DIRECTIONS:
Tally the lines containing "modified" in this data. Respond with the tally alone.

..........

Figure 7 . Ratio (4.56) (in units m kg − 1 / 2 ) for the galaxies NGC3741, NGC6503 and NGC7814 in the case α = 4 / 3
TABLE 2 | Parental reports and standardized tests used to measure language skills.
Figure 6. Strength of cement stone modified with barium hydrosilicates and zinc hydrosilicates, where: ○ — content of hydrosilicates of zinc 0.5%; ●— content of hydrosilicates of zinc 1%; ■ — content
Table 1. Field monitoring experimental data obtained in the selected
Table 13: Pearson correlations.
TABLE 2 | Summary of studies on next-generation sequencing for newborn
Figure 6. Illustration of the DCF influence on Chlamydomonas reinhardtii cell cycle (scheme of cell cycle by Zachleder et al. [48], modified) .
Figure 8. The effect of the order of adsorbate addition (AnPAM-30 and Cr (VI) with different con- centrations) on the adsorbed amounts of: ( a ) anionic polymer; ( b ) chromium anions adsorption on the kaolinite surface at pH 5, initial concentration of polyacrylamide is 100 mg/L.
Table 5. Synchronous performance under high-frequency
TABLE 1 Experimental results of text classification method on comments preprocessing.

..........

RESPONSE:
2